Significa combinar conhecimentos de processamento mineral, tecnologia, sustentabilidade, inovação, legislação e gestão social. É essa capacidade de integrar diferentes áreas que permitirá encontrar novas soluções para problemas complexos.
Na prática, o mercado já valoriza profissionais com essa visão mais ampla da mineração?
Existe uma procura crescente por profissionais que consigam enxergar além da etapa de produção mineral. Hoje as empresas querem profissionais capazes de avaliar o destino dos resíduos, propor melhorias de processo, utilizar novas tecnologias e atender às exigências regulatórias e da sociedade. Essa visão tem sido cada vez mais valorizada.
A transição energética deve acelerar a demanda por esse tipo de profissional?

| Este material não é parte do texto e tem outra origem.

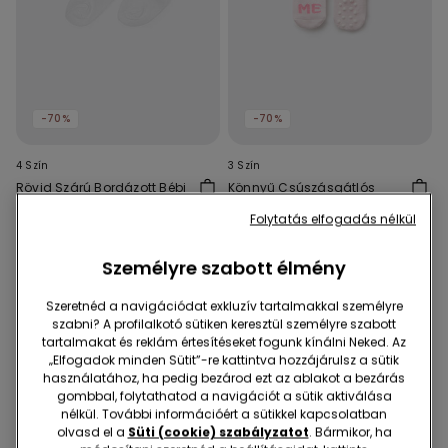
-70%
-70%
4 Szín
3 Szín
Rövid Szárú Bordázott Bébi
Könnyű Csúszásgátlós
Zokni Hajtókával
Mintás Pamut Kisbaba
Folytatás elfogadás nélkül
Zokni
690 Ft
205 Ft
-70%
990 Ft
295 Ft
-70%
Személyre szabott élmény
Szeretnéd a navigációdat exkluzív tartalmakkal személyre
szabni? A profilalkotó sütiken keresztül személyre szabott
tartalmakat és reklám értesítéseket fogunk kínálni Neked. Az
„Elfogadok minden Sütit”-re kattintva hozzájárulsz a sütik
használatához, ha pedig bezárod ezt az ablakot a bezárás
gombbal, folytathatod a navigációt a sütik aktiválása
nélkül. További információért a sütikkel kapcsolatban
olvasd el a
Süti (cookie) szabályzatot
. Bármikor, ha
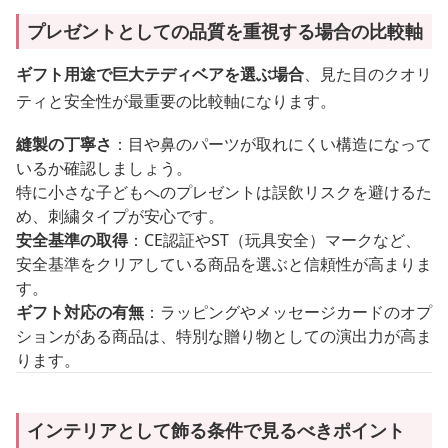
プレゼントとしての品質を重視する場合の比較軸
ギフト用途で巨大テディベアを選ぶ場合
、見た目のクオリ
ティと安全性が最重要の比較軸になります。
縫製の丁寧さ
：目や鼻のパーツが取れにくい構造になって
いるか確認しましょう。
特に小さな子どもへのプレゼントは誤飲リスクを避けるた
め、刺繍タイプが安心です。
安全基準の取得
：CE認証やST（玩具安全）マークなど、
安全基準をクリアしている商品を選ぶと信頼性が高まりま
す。
ギフト対応の有無
：ラッピングやメッセージカードのオプ
ションがある商品は、特別な贈り物としての演出力が高ま
ります。
インテリアとして飾る条件で見るべきポイント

A sociedade continuará precisando de minerais para tecnologias, equipamentos e infraestrutura ligados à transição energética. Ao mesmo tempo, será necessário utilizar diversas técnicas e metodologias para reaproveitar recursos, reduzir impactos e aproveitar melhor os minerais disponíveis.
Que conselho você daria para quem está começando uma carreira na mineração?
Eu diria para buscar uma formação ampla e contínua. A mineração do futuro precisará de profissionais que entendam de recursos minerais, mas também de meio ambiente, sustentabilidade, novas tecnologias e relacionamento com comunidades. Quem desenvolver essa visão integrada estará mais preparado para atuar em um setor cada vez mais tecnológico, sustentável e estratégico para a transição energética.